• [Given request]: Please identify every line in the entries below that contains the word "Eriogonum", and copy each of those lines.

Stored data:
(begin)
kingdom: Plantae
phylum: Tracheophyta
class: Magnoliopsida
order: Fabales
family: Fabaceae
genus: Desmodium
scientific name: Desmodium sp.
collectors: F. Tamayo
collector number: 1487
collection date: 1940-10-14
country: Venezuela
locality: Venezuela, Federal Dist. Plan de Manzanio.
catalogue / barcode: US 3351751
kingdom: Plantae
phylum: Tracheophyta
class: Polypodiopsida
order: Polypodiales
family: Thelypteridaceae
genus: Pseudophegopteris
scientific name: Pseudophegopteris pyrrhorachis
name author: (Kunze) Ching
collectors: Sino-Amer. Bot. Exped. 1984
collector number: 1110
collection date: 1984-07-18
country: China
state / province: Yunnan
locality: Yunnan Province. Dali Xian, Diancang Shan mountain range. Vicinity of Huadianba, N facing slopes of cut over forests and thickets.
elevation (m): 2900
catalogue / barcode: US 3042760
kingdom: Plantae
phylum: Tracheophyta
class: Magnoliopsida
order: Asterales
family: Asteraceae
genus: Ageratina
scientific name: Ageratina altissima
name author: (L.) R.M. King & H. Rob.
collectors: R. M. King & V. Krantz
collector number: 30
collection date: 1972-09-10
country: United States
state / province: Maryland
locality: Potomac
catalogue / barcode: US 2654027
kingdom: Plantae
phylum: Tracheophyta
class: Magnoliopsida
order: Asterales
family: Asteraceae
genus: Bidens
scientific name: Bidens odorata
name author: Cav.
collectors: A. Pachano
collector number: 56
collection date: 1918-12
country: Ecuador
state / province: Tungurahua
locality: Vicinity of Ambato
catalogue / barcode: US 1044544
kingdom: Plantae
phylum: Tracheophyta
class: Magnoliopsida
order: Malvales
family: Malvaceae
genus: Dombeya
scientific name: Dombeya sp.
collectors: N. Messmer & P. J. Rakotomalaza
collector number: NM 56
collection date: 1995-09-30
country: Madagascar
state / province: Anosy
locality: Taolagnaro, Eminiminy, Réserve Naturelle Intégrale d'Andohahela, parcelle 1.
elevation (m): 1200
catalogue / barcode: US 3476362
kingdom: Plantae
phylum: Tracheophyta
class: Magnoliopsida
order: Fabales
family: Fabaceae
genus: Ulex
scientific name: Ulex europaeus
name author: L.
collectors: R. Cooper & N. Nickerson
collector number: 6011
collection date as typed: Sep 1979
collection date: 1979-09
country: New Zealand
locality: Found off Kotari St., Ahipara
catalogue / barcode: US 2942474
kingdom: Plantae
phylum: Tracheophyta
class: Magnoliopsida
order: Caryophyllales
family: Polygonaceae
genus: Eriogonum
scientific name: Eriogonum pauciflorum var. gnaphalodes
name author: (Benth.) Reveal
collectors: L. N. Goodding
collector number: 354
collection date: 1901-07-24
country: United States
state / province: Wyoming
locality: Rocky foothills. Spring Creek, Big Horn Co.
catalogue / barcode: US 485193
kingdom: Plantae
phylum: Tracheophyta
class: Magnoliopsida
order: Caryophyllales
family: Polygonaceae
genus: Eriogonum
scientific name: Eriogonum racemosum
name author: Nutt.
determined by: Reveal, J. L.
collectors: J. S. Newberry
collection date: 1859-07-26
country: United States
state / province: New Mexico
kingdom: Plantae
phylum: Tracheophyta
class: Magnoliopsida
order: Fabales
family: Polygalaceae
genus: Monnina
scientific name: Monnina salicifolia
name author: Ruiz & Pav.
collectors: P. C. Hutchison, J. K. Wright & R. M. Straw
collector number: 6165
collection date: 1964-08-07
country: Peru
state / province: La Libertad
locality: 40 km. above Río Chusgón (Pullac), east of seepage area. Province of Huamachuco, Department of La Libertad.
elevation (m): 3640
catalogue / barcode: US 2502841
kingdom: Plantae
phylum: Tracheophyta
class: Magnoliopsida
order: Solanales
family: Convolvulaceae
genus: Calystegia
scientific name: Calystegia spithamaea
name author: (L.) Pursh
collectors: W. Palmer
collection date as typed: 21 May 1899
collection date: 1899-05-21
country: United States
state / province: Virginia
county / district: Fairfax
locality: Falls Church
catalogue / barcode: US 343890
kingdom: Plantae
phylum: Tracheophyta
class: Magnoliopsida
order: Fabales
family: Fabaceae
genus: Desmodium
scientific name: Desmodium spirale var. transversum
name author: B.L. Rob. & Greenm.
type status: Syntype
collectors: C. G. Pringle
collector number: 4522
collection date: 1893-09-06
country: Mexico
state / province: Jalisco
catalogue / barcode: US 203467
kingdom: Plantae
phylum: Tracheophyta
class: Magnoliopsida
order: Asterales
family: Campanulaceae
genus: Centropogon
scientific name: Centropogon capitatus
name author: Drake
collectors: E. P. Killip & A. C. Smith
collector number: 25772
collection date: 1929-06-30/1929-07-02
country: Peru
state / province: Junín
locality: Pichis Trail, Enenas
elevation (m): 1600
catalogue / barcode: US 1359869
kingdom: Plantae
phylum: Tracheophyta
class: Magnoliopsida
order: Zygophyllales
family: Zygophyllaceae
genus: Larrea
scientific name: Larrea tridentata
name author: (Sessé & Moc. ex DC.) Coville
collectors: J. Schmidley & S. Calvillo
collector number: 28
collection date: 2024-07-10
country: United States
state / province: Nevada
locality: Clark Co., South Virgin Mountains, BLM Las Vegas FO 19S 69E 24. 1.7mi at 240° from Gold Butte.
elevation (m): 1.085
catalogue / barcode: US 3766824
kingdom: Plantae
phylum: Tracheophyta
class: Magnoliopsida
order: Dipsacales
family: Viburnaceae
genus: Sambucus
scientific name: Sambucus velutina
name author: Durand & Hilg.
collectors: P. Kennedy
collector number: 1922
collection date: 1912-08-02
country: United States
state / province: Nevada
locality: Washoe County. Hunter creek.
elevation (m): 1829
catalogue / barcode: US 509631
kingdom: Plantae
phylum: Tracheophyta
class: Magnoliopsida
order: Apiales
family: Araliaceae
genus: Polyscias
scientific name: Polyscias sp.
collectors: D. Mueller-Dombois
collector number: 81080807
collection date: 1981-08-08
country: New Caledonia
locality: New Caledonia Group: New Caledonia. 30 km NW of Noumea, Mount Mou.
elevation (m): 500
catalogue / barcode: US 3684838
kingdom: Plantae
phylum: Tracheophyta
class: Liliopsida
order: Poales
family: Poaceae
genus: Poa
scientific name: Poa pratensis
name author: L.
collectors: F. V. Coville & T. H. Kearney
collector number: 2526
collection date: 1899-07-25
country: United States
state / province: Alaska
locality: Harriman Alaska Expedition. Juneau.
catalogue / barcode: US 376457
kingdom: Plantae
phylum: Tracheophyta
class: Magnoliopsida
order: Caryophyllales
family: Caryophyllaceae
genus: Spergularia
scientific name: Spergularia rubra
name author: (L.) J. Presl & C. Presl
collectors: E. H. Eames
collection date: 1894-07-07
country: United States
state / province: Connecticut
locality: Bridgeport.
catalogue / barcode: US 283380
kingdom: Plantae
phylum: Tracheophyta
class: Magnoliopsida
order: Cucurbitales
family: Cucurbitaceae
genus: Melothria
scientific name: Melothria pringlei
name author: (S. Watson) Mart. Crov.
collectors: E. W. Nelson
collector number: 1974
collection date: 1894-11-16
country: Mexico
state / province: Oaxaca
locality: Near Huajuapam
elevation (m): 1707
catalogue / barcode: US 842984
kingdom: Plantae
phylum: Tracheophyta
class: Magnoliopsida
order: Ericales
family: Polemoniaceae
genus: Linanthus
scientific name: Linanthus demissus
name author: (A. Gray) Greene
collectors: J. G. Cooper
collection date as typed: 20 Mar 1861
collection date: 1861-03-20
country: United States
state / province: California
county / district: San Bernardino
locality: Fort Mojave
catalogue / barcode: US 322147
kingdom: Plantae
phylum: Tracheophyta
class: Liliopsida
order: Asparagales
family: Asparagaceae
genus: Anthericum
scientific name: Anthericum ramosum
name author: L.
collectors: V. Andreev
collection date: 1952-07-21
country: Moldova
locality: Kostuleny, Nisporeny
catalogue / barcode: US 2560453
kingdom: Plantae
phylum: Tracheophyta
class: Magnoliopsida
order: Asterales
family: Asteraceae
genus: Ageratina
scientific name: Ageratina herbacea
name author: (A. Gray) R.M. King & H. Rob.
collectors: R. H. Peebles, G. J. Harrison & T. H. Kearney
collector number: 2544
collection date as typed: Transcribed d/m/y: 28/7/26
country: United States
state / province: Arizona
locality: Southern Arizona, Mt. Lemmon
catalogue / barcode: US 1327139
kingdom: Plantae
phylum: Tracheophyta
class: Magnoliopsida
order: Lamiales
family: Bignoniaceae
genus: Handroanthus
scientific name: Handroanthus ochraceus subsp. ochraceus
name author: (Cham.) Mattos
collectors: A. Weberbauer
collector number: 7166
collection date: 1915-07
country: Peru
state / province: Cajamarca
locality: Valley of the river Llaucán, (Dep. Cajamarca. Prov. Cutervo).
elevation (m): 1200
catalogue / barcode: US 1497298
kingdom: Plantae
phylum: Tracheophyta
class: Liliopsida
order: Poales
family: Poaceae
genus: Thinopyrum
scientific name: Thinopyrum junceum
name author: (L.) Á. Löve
(end)
• [Expected answer]:
genus: Eriogonum
scientific name: Eriogonum pauciflorum var. gnaphalodes
genus: Eriogonum
scientific name: Eriogonum racemosum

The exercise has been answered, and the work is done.